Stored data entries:
· · · · ·

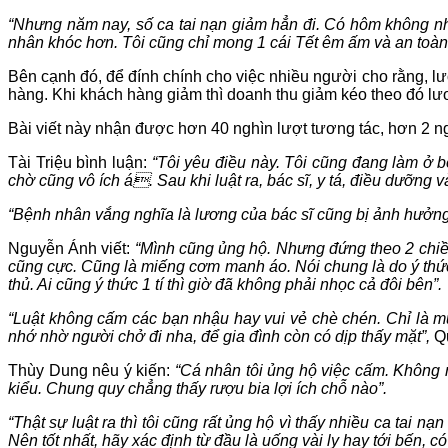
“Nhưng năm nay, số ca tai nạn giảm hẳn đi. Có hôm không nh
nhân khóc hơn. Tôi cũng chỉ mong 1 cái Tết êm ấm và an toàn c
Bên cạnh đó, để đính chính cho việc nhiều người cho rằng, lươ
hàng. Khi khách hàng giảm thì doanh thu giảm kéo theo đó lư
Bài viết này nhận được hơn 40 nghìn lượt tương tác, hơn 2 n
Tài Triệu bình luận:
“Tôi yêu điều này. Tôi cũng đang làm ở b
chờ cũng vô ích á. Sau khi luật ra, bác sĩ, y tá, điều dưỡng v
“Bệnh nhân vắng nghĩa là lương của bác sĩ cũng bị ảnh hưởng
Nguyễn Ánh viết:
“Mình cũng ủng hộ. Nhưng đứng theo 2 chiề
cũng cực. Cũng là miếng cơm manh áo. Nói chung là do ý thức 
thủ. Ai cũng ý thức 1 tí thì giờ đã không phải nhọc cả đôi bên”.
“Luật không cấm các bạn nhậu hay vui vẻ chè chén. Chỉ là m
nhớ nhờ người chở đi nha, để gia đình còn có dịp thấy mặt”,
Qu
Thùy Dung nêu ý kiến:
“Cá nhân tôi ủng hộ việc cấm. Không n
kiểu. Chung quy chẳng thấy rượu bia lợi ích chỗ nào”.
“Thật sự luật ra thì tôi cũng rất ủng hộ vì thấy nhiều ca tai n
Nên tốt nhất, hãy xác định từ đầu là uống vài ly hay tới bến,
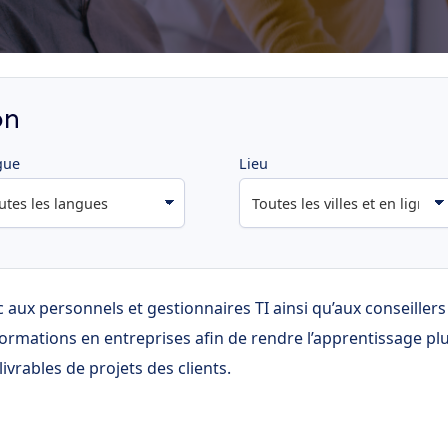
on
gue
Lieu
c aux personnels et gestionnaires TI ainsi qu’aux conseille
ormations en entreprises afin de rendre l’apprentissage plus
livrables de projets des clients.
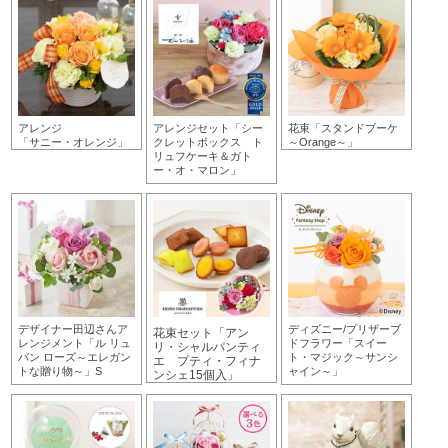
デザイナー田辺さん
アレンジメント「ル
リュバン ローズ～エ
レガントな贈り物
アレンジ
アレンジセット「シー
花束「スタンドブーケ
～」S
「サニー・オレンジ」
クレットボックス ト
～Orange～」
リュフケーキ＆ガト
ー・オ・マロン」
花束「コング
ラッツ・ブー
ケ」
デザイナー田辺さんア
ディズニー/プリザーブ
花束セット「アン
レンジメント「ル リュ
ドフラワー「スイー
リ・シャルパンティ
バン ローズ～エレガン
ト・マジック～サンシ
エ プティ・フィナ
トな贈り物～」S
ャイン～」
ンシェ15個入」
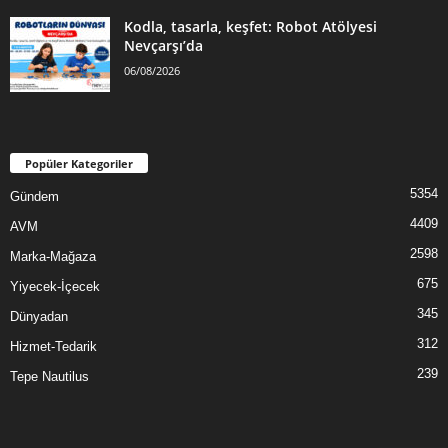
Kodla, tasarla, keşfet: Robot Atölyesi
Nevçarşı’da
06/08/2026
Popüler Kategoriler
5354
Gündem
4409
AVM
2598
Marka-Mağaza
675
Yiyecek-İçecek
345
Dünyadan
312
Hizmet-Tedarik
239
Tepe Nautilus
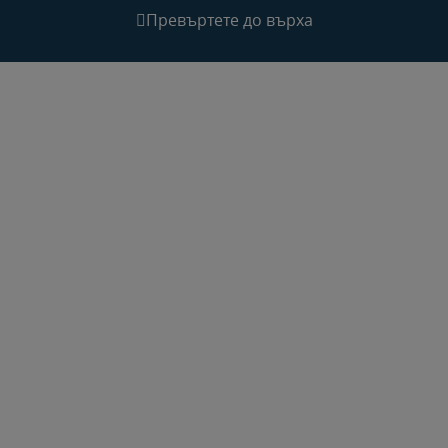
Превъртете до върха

· · · · ·

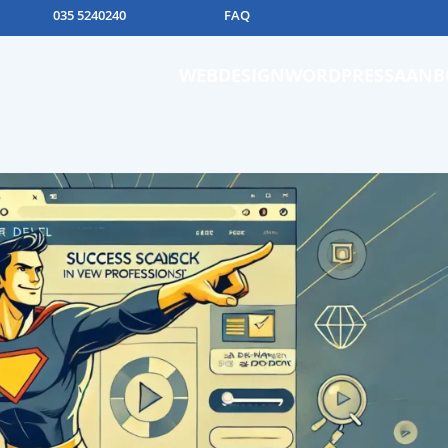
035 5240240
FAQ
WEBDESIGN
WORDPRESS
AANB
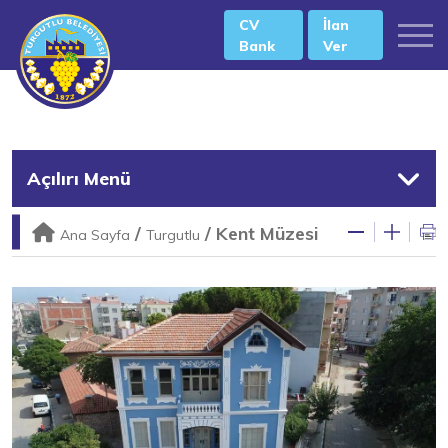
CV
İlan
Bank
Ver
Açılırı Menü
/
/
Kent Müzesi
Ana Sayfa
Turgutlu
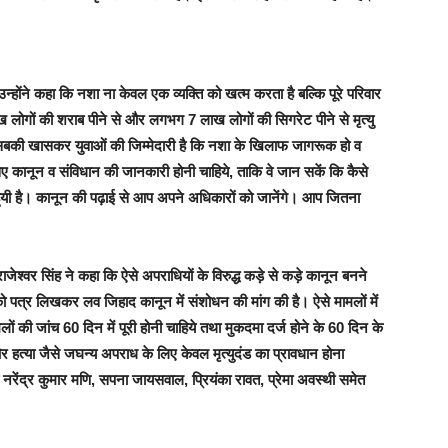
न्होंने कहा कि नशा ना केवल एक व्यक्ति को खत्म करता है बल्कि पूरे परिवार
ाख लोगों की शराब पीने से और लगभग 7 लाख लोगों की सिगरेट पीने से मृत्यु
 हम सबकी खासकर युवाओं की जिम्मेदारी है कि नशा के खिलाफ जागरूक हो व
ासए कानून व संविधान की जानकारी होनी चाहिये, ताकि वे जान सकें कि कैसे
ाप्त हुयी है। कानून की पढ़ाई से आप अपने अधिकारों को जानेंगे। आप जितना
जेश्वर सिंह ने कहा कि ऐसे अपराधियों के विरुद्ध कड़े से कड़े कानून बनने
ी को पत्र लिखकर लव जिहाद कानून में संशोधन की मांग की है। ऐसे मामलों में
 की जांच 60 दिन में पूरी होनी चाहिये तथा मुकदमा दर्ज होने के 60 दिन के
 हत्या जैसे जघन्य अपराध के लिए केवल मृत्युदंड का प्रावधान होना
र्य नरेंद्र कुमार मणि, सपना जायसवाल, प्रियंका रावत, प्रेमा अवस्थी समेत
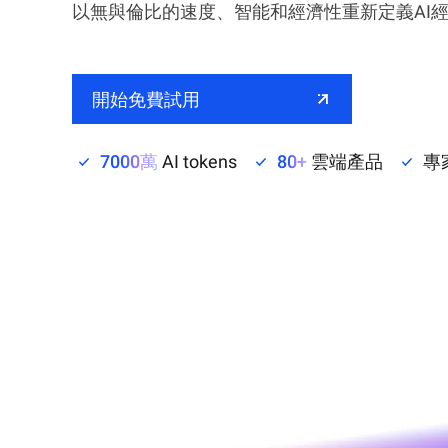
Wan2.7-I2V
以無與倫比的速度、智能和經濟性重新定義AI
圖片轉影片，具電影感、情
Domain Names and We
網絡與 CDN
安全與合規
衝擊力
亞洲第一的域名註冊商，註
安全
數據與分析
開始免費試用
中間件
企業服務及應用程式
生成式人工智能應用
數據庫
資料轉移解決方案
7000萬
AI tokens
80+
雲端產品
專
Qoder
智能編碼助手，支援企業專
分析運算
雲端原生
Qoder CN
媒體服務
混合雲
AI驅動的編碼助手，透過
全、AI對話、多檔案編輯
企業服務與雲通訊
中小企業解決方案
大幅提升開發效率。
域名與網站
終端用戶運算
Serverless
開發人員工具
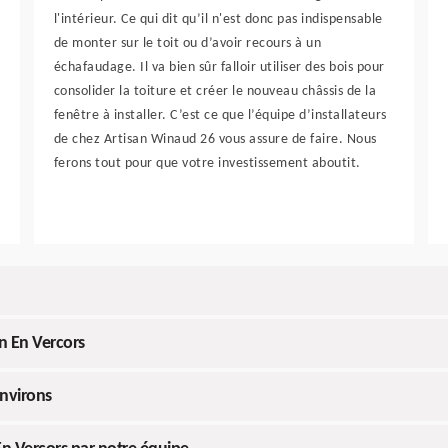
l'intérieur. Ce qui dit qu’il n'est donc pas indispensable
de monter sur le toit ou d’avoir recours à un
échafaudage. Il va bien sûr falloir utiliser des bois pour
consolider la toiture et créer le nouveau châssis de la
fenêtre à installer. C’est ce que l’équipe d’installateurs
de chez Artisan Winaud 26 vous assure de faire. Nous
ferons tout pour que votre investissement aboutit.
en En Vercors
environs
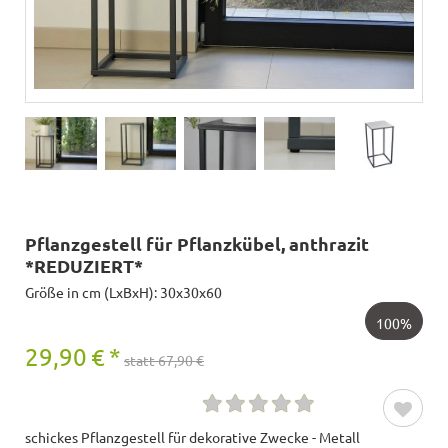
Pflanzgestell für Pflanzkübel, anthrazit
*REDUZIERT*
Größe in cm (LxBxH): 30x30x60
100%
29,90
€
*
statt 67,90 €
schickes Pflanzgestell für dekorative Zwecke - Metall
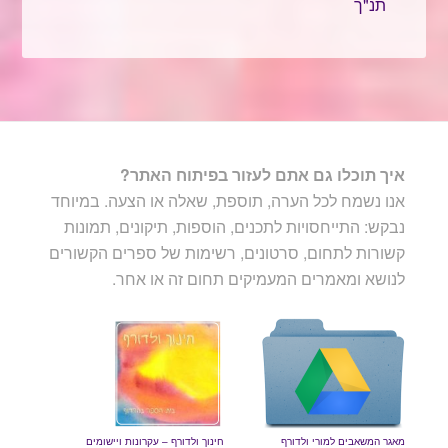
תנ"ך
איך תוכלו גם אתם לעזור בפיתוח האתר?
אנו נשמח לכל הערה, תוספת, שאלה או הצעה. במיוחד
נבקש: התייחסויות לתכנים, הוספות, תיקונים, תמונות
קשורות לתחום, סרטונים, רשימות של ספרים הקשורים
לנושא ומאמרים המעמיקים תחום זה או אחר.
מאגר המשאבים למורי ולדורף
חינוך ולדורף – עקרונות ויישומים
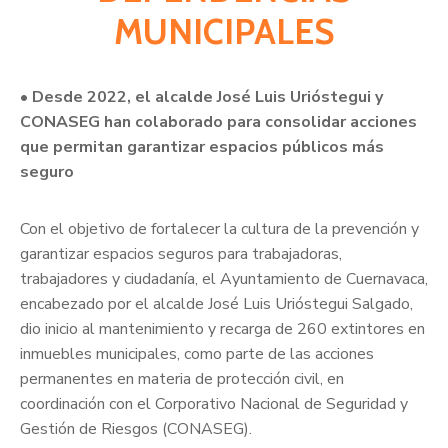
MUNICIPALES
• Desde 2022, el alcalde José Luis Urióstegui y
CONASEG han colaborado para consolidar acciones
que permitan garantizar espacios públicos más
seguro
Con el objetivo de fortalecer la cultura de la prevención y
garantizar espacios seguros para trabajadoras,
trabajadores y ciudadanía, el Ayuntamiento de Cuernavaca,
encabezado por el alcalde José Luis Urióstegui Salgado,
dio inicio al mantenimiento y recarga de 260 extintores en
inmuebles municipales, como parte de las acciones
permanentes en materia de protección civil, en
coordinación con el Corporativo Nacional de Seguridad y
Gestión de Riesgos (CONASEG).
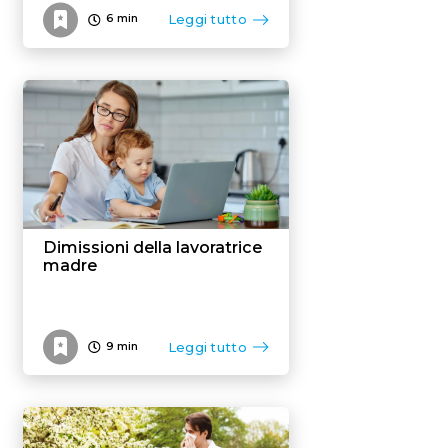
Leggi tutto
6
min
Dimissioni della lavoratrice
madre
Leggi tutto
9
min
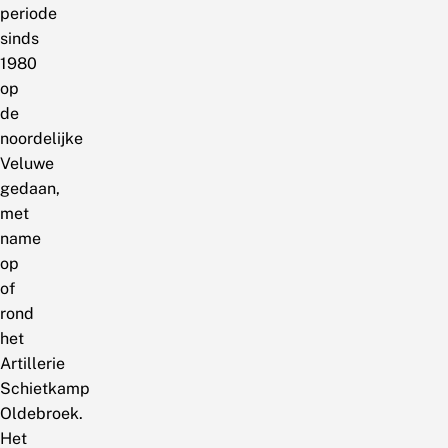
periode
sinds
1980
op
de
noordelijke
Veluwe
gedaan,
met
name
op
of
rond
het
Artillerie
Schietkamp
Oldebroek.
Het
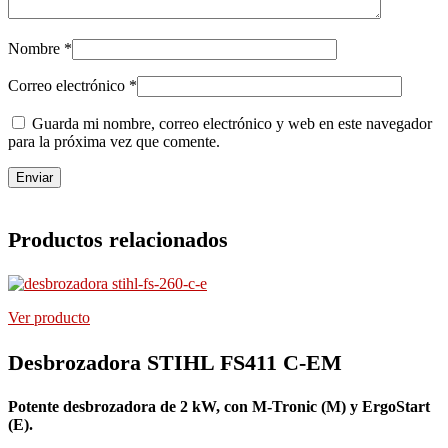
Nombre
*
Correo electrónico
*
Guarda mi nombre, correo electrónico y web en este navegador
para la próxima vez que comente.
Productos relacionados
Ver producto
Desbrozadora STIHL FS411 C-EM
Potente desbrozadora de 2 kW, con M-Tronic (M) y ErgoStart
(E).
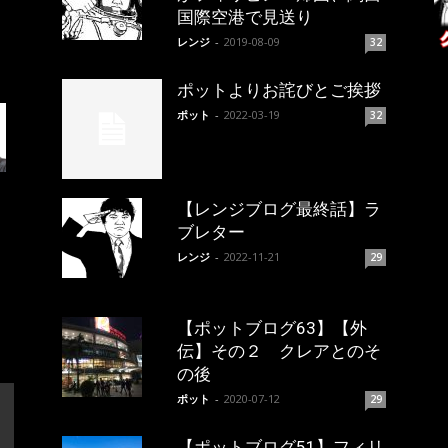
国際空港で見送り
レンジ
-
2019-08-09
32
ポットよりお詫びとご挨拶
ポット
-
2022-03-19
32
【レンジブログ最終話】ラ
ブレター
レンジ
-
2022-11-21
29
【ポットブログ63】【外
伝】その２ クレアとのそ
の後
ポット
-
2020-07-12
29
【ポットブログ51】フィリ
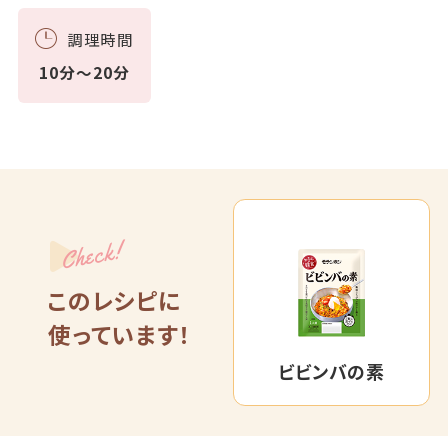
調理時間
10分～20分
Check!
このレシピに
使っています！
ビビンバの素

· · · · ·

## [Work instructions]
Copy out, from the records above, every line that holds the string "giảm".

## [Your response]
“Nhưng năm nay, số ca tai nạn giảm hẳn đi. Có hôm không nh
hàng. Khi khách hàng giảm thì doanh thu giảm kéo theo đó lư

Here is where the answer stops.